*Testo di partenza*
Il nuovo film di Ozon sul caso di pedofilia ecclesiastica che ha sconvolto la Francia nel 2016, premiato al Festival di Berlino, un esempio di sobrietà e antiretorica. Da giovedì 17 ottobre (v.o. sottotitolato italiano – ore 16.30, 19.00 e 21.30) in esclusiva allo Spazio Alfieri il nuovo film del regista François Ozon – Gran Premio della Giuria al Festival di Berlino – Grazie a Dio. Il film riprende il suo titolo dalle parole testuali dell’arcivescovo di Lione, Philippe Barbarin, alla conferenza stampa sul caso di pedofilia ecclesiastica che nel 2016 ha sconvolto l’opinione pubblica francese: “Grazie a Dio tutti questi fatti sono prescritti”.
Interamente basato sulla cronaca vera – come già l’inchiesta di “Spotlight” e lo straziante
documentario di Alex Gibney sugli abusi su bambini sordomuti, “Mea Maxima Culpa – Silenzio nella casa di Dio”- quello di Ozon è un film sorprendente, che rispetta i fatti e i nomi reali degli interessati: per questo in Francia ha rischiato, fino all’ultimo, di non uscire, per l’opposizione dei ‘veri’ protagonisti della vicenda. La sceneggiatura segue, cronologicamente, la genesi del sito “La parole libérée”, che ha dato voce agli ex ragazzi abusati a partire dalla scoperta che il predatore era ancora all’opera, a Lione.
I soggetti narranti e operanti sono le vittime non rassegnate di un sacerdote stimato e benvoluto, padre Bernard Preynat, colpevole ‘solo’ di aver abusato per anni di decine e decine di piccoli boy scout che assisteva. Le vittime ormai adulte, in successione, hanno il coraggio di riportare a galla quell’incubo che trent’anni prima gli ha segnato la vita, scontrandosi con la vergognosa sordità del cardinale Barbarin, che giusto nel marzo di quest’anno è stato condannato in primo grado a sei mesi con la condizionale per “omessa denuncia di maltrattamenti”.
Barbarin ha presentato sette mesi fa le sue dimissioni al Papa, ma non sono state accettate. Mai processato, padre Peyrat è stato comunque espulso dallo stato clericale dal Tribunale Ecclesiastico, almeno non potrà rovinare altri bambini.

*Estratti dal dataset*
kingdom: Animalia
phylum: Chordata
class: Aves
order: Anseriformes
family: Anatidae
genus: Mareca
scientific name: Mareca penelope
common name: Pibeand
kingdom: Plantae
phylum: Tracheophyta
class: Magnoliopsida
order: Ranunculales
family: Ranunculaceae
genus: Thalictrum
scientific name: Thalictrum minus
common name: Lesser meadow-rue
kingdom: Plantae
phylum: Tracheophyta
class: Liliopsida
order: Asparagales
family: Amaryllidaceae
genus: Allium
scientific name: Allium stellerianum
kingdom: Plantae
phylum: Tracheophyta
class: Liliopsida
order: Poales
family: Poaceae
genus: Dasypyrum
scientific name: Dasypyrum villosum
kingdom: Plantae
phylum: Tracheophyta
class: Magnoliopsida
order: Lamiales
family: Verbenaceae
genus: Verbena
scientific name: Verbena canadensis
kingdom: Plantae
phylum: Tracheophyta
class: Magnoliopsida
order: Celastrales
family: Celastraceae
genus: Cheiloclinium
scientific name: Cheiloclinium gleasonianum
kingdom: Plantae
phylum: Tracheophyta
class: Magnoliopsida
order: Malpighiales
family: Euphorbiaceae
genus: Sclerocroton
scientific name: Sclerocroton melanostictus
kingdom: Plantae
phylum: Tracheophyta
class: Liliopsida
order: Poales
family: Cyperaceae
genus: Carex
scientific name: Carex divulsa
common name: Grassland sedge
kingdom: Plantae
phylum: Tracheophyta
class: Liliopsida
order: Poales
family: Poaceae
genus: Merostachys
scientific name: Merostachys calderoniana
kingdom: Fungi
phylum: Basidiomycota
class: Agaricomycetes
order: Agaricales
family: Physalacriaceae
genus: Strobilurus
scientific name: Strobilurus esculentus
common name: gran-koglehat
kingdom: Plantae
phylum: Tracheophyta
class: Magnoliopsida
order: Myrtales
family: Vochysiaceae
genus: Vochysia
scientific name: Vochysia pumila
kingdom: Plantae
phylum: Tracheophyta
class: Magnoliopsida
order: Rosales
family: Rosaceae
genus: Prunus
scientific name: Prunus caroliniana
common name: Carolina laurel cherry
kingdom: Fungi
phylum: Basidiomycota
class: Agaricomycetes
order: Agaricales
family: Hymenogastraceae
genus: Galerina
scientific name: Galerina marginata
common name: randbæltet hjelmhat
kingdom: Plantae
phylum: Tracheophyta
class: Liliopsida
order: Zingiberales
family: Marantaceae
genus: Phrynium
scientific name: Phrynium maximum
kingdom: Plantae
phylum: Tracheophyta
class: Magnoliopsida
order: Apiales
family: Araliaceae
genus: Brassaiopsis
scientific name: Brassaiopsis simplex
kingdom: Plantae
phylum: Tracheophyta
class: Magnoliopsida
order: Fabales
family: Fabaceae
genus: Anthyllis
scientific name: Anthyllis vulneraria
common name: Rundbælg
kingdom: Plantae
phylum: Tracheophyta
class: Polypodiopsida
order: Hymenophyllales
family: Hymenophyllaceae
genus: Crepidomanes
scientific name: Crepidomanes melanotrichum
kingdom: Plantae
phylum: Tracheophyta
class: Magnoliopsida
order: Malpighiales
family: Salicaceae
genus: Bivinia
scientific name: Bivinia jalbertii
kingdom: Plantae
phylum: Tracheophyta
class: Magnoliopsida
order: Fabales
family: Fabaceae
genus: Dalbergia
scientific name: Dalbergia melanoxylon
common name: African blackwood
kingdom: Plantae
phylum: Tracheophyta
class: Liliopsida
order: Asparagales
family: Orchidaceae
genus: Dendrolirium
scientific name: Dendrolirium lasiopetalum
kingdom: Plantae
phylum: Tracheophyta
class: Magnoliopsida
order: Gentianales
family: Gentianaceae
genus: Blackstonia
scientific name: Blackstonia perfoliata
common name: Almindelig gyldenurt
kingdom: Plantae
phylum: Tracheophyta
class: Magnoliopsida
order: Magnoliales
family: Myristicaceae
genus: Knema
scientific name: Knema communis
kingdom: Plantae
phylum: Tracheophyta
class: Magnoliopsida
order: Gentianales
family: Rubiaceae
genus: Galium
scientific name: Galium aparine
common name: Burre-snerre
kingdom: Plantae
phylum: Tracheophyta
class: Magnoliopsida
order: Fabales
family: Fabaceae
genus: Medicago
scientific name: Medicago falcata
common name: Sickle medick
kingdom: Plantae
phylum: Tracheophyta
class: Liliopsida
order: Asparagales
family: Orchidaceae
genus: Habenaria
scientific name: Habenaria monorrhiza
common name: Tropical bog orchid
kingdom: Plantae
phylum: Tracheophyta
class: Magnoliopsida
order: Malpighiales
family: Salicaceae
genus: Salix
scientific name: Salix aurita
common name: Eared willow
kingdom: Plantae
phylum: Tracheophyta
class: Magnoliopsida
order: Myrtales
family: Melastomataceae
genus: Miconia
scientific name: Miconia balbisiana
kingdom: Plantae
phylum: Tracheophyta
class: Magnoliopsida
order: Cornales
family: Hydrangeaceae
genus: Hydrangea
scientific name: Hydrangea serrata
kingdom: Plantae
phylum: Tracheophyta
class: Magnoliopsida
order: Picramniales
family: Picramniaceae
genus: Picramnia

*Compiti da svolgere*
**A.** Spiega in una o due frasi perché, secondo il testo di partenza, in Francia il film ha rischiato fino all'ultimo di non uscire.
**B.** Quale riconoscimento ha ottenuto il film al Festival di Berlino, secondo il testo di partenza?
**C.** Per favore, copia dal testo di partenza il brano che inizia con "Interamente basato sulla" e prosegue fino a "all’opera, a Lione." compreso.
Le voci del dataset non servono per svolgere i compiti.

*Risposte ai compiti*
**A.** Il film rispetta i fatti e i nomi reali delle persone coinvolte, e per questo i "veri" protagonisti della vicenda si sono opposti alla sua uscita.

**B.** Il Gran Premio della Giuria.

**C.**
Interamente basato sulla cronaca vera – come già l’inchiesta di “Spotlight” e lo straziante
documentario di Alex Gibney sugli abusi su bambini sordomuti, “Mea Maxima Culpa – Silenzio nella casa di Dio”- quello di Ozon è un film sorprendente, che rispetta i fatti e i nomi reali degli interessati: per questo in Francia ha rischiato, fino all’ultimo, di non uscire, per l’opposizione dei ‘veri’ protagonisti della vicenda. La sceneggiatura segue, cronologicamente, la genesi del sito “La parole libérée”, che ha dato voce agli ex ragazzi abusati a partire dalla scoperta che il predatore era ancora all’opera, a Lione.